I think we’re going to get some kind of nom, the ubiquitous Khmer word for practically any type of junk/snack food. Instead, she leads me to a stall just next to the meat section of the market. She pulls out a stool for me, and I sit with my back to some slabs of pork fat and a pig head laid out on a picnic tablecloth. I try to block out the smell of meat as she dishes me up a bowl of what turns out to be my favorite bong aim, shaved ice and chunks of chewy morsels covered in condensed milk and syrup. Even though she’s not one of the students I recognize as being a good English student in her class, I start asking her some of my stock questions to help her practice speaking a little. To my surprise, she’s anxious to speak English (the majority of students are too shy to answer even my simple questions) and blows me away with her complex answers. She has been holding back on me in class. I move beyond my basic “What time do you usually eat lunch?” and “How many brothers and sisters do you have?” to ask her about her family and the dessert stall they have at the market. Her parents make the sweets themselves early in the morning in their village, about one kilometer down the dirt road nearby. She helps them sell the desserts when she’s not busy with class, she tells me as she washes some bowls and uses a plastic bag tied to a stick to swat away some flies.
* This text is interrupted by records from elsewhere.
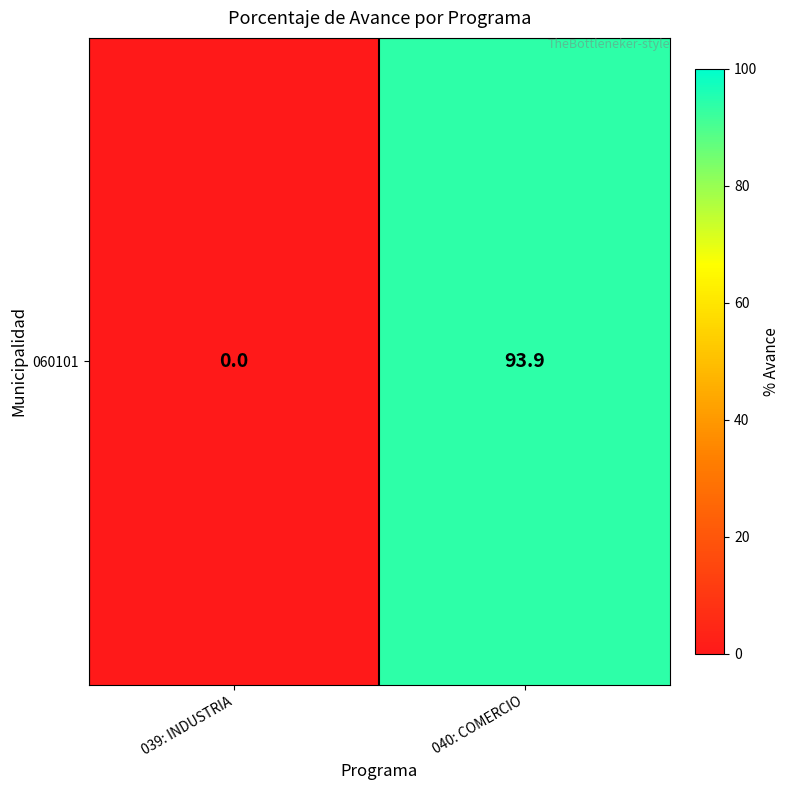

At which label is the value closest to 46?

039: INDUSTRIA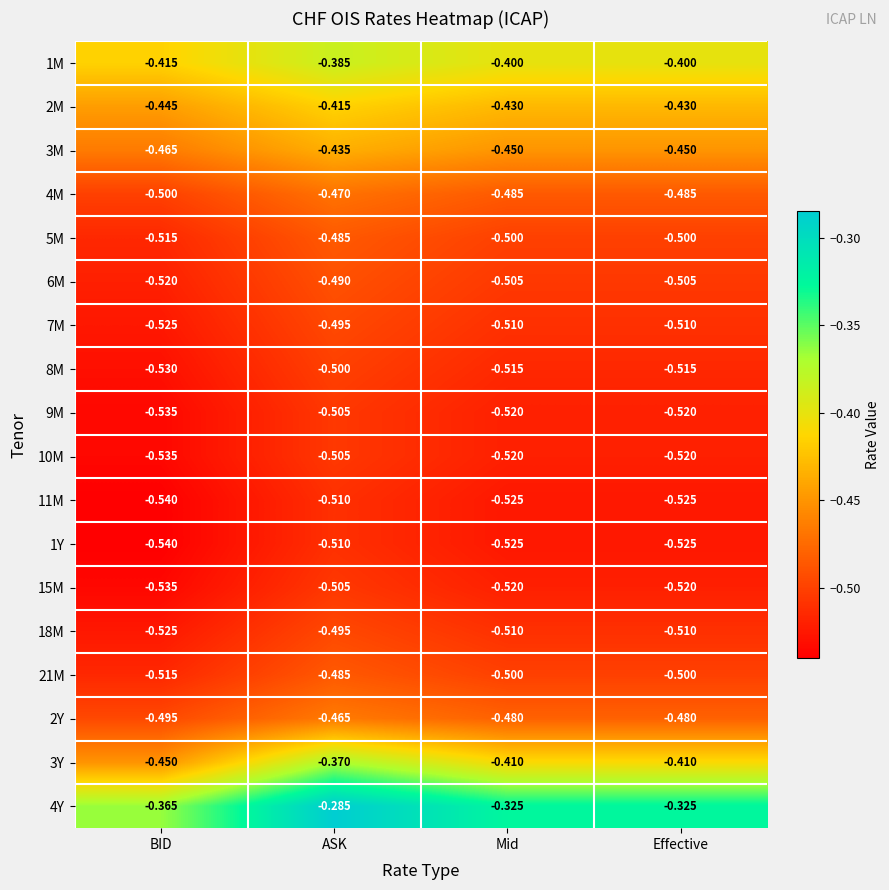

Which category has the lowest value in the 3M series?

BID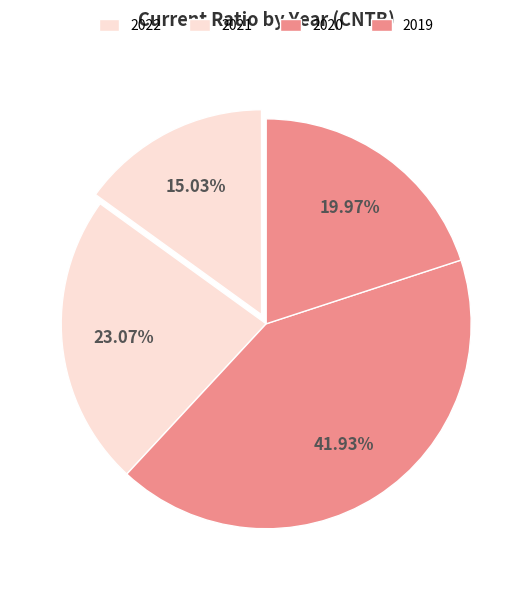

Is it true that 2019 is 20% of the pie?

True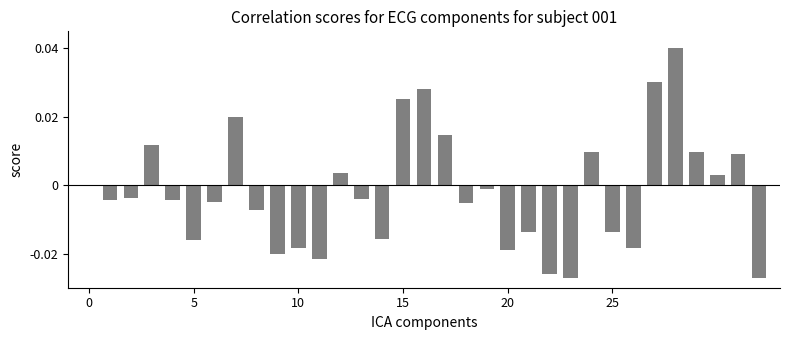

Count the number of data series in this chart.

1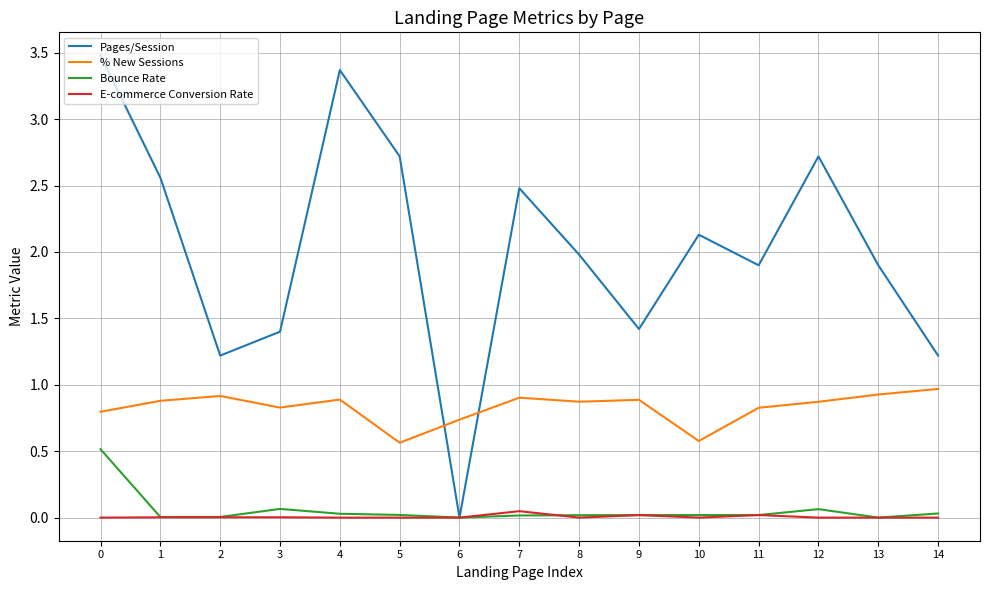

Which series has the largest total across all categories?

Pages/Session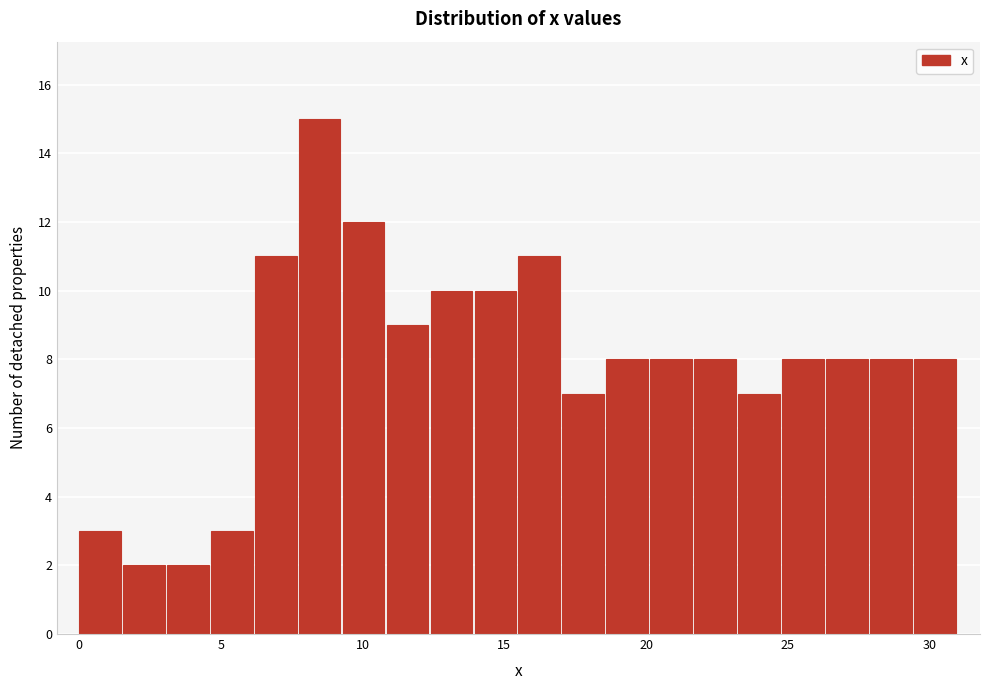

Read against the x-axis, roughly where is the centre of the tallest bar?

8.5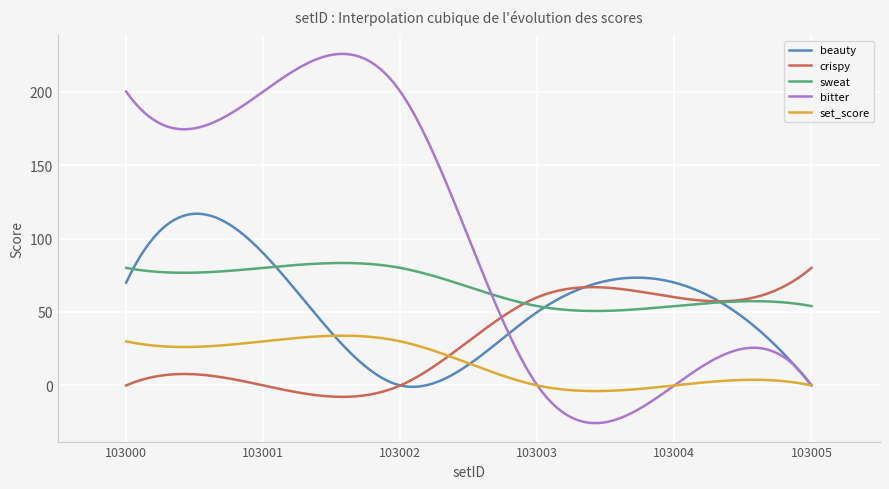

Rank the series by their average value, from highest to lowest.

bitter, sweat, beauty, crispy, set_score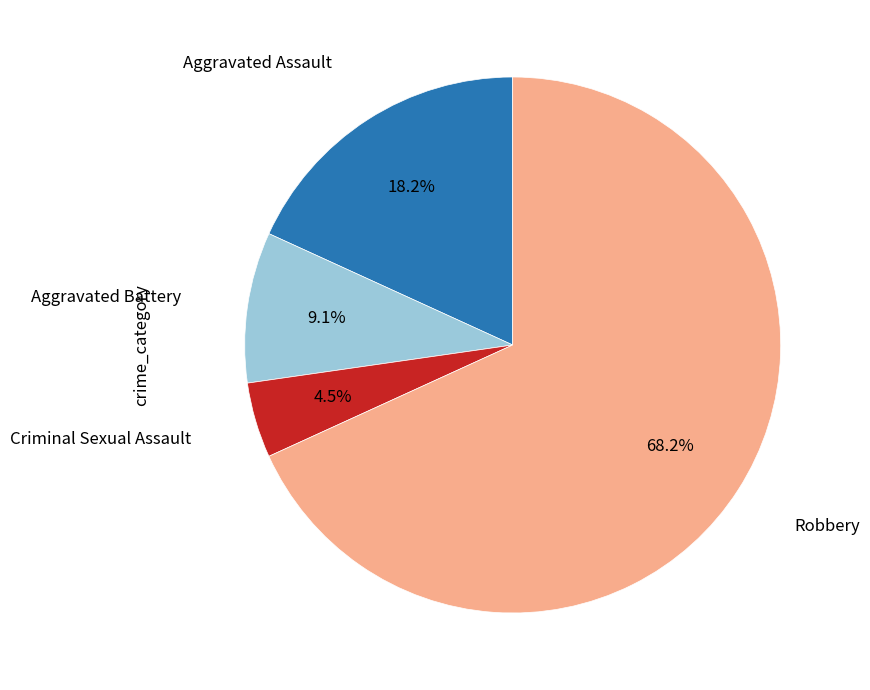

To the nearest percent, what is the difference between the largest and smallest slice percentages?

64%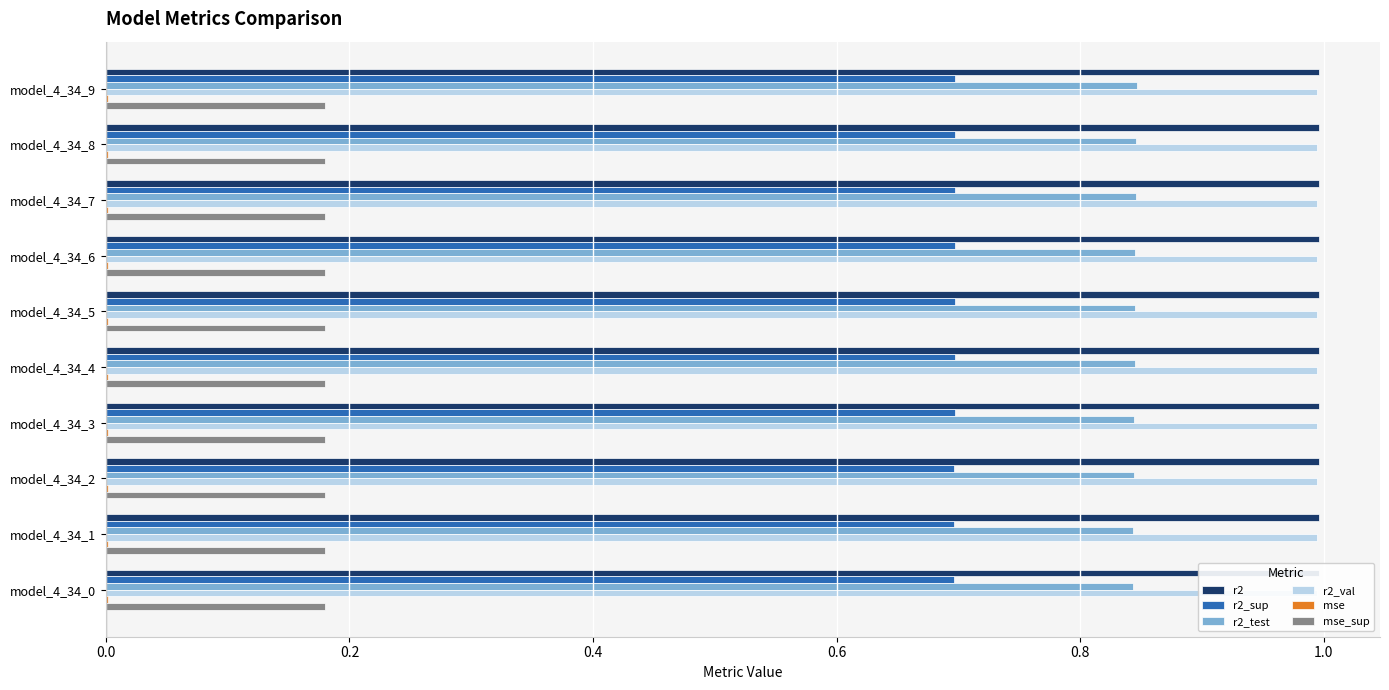

The r2 series shows 1.0 at model_4_34_2. True or false?

True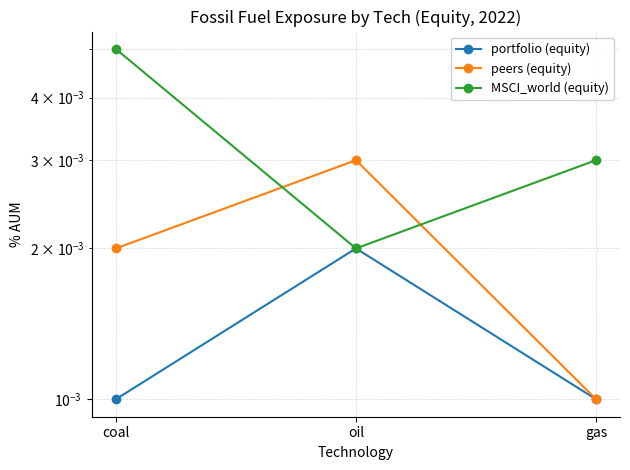

At which label does portfolio (equity) reach its minimum?

coal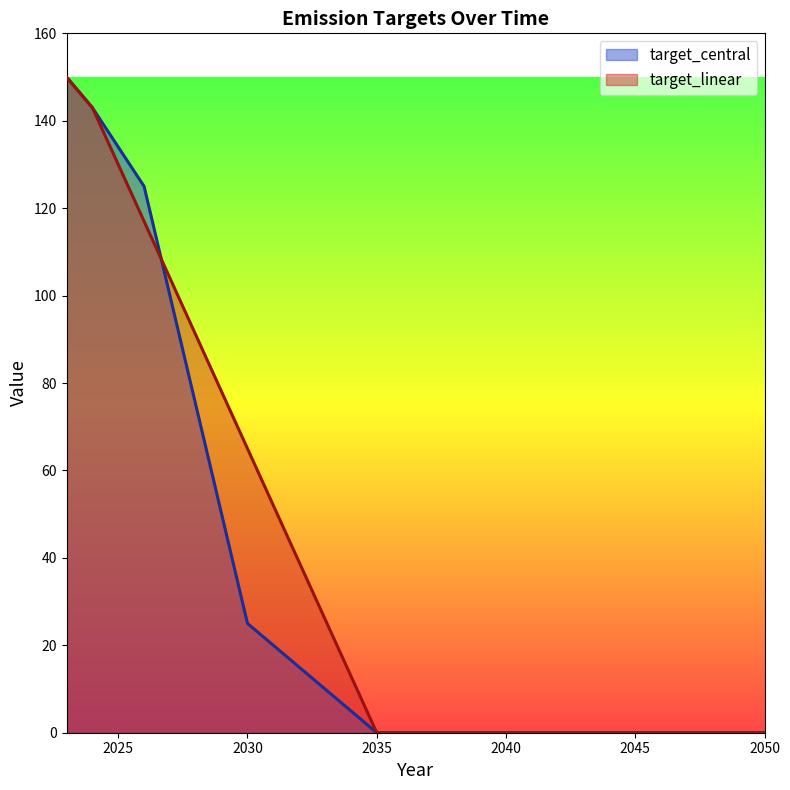

At which category does the chart reach its peak across all series?

2023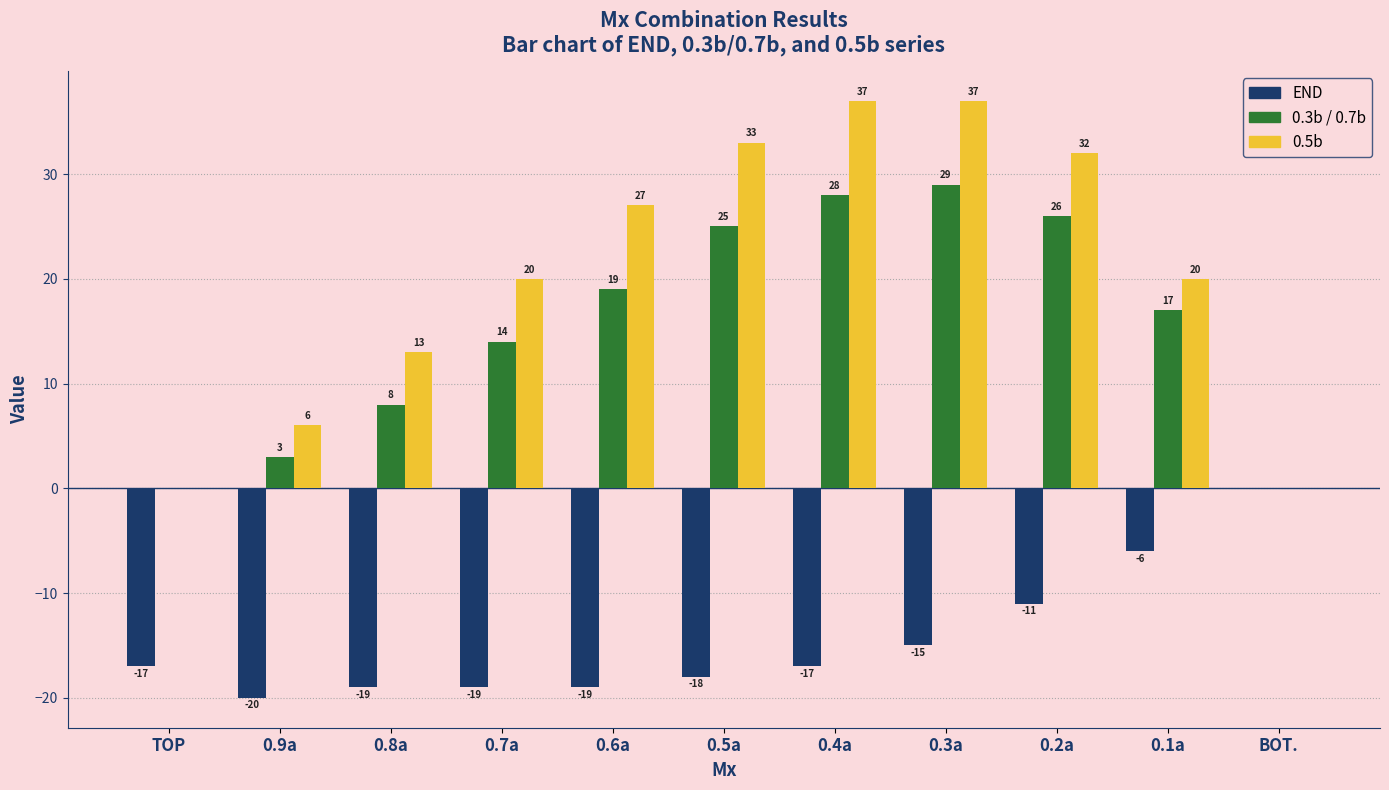

What is the maximum value for 0.3b / 0.7b?

29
Soon enough the meat vendors at my back start asking her questions about me (in Khmer). Some of the women who are up on their gossip start to answer for me before I chime in and everyone realizes, excitedly, that I can understand them. I now have the rapt attention of all the shoppers and vendors within my field of vision as I answer their questions about my family, my salary, my marital status – the usual. I chat with them, and alternately in English with my student, for about 20 minutes before I need to be heading home to lunch. As I get out my wallet, my student motions to me to put it away. “I give you free teacher.” I hand her what I know is the usual cost for a bowl of bong aim and tell her thanks but I want to be able to come back and eat her dessert again. She gives me back 500 riel of the 1500 (about 37 cents) I gave her, shaking her head. “Thank you so much teacher.” I ask her why she is thanking me. “I’m so happy. I feel happy to talk with you teacher.”

As I walk home, I think to myself...it’s a good thing class was cancelled.